Skiers await more snow

Snow showers in next few days could bring Eaglecrest closer to opening

Posted: Thursday, December 26, 2002

Wednesday's white Christmas didn't bring enough snow to open Eaglecrest. But managers of the city-owned ski area hope showers predicted for the next few days will bring enough of the white stuff to allow them to consider when to start running the lifts.

"The snow is nice and it's exactly what we need," Mountain Manager Paul Swanson said this morning. "We just need more of it."

Wednesday's snowfall brought about 5 inches of new snow to Eaglecrest, raising the level at the base to 11 inches, said Ski and Snowboard School Director Jeffra Clough. The level at the top was 42 inches.

"The stuff that fell yesterday afternoon is light and fluffy," Juneau Ski Patrol Director Brian Davies said this morning from the top of the mountain.

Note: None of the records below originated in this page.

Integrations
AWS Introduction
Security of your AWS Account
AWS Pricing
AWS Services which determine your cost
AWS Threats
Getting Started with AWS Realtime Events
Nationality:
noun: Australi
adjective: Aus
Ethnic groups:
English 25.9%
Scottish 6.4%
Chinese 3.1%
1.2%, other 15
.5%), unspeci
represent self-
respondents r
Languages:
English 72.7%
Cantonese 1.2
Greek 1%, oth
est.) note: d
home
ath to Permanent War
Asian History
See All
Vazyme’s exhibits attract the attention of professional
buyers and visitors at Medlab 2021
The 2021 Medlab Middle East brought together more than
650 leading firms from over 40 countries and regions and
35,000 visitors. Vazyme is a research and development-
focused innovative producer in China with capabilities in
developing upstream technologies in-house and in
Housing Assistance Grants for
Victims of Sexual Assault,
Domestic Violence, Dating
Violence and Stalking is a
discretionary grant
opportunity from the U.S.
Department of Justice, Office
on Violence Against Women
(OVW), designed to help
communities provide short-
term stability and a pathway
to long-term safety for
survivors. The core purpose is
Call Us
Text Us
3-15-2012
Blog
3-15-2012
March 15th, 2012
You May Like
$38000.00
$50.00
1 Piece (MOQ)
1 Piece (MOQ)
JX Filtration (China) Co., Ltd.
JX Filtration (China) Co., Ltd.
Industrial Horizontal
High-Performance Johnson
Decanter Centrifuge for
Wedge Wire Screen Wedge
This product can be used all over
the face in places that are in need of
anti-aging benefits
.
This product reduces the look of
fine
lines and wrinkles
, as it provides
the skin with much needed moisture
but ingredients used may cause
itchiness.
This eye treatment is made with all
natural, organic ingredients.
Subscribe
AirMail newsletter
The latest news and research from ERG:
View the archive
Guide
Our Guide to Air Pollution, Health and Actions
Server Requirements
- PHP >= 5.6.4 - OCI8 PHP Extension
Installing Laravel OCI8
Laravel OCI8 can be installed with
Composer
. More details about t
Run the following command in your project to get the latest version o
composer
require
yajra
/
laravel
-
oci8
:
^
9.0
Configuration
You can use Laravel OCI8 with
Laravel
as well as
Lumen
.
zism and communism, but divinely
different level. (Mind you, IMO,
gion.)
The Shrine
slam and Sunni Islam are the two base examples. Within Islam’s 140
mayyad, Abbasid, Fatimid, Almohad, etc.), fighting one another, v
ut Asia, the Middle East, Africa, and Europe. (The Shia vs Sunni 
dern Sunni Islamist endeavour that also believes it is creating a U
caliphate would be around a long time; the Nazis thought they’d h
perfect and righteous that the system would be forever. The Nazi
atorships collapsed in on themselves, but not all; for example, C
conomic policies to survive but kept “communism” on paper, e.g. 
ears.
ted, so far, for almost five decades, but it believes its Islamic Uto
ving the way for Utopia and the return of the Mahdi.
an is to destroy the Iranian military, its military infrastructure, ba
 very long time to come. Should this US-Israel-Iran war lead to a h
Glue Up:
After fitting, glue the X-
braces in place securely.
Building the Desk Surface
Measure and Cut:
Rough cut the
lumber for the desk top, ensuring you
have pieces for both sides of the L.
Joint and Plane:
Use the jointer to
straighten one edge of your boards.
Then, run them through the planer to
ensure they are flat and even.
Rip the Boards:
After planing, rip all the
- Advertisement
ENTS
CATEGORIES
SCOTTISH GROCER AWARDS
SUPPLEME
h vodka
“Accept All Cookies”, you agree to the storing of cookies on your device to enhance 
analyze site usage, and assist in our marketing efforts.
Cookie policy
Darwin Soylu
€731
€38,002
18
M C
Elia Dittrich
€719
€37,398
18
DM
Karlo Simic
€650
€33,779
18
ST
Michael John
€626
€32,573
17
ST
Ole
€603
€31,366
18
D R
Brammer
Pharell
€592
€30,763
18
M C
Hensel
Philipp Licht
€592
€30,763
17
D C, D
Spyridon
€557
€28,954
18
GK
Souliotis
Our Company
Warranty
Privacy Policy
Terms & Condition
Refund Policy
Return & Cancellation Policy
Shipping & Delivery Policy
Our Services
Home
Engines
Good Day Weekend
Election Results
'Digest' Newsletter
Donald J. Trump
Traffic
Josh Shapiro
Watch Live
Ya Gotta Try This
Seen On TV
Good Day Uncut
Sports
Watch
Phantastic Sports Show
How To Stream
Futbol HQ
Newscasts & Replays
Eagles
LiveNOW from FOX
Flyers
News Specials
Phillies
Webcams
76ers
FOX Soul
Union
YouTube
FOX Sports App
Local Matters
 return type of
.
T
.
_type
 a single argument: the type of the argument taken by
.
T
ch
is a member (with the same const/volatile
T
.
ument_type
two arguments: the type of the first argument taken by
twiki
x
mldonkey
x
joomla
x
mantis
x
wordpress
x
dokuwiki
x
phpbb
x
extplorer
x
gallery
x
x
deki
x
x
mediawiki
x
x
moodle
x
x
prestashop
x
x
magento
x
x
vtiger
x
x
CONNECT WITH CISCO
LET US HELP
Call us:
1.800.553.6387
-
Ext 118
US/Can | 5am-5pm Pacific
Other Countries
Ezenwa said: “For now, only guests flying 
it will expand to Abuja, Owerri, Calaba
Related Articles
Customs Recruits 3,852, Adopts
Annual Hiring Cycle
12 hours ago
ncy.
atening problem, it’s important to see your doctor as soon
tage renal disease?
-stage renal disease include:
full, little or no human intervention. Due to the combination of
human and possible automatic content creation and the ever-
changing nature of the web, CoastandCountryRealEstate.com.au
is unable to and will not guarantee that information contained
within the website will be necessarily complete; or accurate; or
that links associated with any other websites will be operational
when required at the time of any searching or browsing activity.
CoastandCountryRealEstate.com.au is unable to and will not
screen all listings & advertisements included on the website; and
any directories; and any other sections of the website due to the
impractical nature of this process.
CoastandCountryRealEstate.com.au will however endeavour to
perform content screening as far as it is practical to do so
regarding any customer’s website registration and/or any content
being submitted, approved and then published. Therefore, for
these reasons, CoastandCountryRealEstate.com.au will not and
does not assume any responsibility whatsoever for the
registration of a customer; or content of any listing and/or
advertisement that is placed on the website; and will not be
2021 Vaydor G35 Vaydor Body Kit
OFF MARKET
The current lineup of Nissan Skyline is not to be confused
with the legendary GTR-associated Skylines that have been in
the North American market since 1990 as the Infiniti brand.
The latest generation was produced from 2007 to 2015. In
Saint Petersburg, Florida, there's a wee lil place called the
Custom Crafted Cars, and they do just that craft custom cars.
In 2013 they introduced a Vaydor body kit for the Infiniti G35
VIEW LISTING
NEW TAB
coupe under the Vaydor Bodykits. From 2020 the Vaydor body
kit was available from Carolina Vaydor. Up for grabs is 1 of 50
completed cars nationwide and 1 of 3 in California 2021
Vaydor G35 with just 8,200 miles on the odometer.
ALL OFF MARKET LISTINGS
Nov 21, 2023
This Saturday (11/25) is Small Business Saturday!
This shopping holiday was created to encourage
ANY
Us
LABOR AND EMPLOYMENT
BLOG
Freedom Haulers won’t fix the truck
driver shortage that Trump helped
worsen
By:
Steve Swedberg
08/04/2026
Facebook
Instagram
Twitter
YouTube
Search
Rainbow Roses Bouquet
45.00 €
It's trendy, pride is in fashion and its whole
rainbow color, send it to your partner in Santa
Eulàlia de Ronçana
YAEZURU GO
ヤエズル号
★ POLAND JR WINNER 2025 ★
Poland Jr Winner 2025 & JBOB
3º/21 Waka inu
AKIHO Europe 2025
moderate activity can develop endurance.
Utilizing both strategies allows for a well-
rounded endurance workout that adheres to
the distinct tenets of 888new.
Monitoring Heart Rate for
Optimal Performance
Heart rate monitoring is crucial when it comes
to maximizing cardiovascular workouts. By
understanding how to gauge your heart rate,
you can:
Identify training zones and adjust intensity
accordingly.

Eaglecrest can open with 12 to 14 inches of snow at the base and 5 or so feet at the top, but it must be heavy or packed down, not fluffy powder. And that's still at least a few days away.

Snow showers predicted for tonight could bring another 2 to 4 inches and more is expected Friday, according to the National Weather Service. A new weather system predicted to move in from the Gulf of Alaska on Sunday or Monday could bring snow, rain or both.

Meteorologist Brian Bezenek said it's hard to know how much snow the showers will bring to Eaglecrest.

"You can have two showers go past an area and one drops significant amounts of snowfall and the other brings only a dusting," he said. "They could detour around Juneau and dump on Tee Harbor and Taku Inlet instead."

Snow accumulation around town Wednesday varied on the location and elevation. Douglas had more snow than downtown, although a few Nordic skiers heading up Perseverance Trail found enough to try out their skis. And hikers venturing above Auke Bay found knee-deep snow at the John Muir cabin.

Despite a shortage of snow, Eaglecrest held its traditional Christmas Eve celebration Tuesday. Instead of skis, celebrants donned waterproof footwear for the annual torchlight parade.

"We termed it as the first annual Southeast Alaska Rubber Boot Torchlight Parade down the platter lift," Clough said.

About 150 people showed up for the celebration, including about 45 kids who greeted Santa, average for the event, she said.

While the lifts are closed, some winter sports enthusiasts have taken advantage of the snow to sled or hike around the slopes, said Davies of the ski patrol. A pair of telemark skiers headed down the mountain this morning, he said.

"There's quite a few people hiking on the mountain, but they really have to be careful because there's no first aid available," he said.

In addition, the snowpack includes a dry, frozen layer that raises the avalanche danger.

"There's been some small slides on ridges," he said.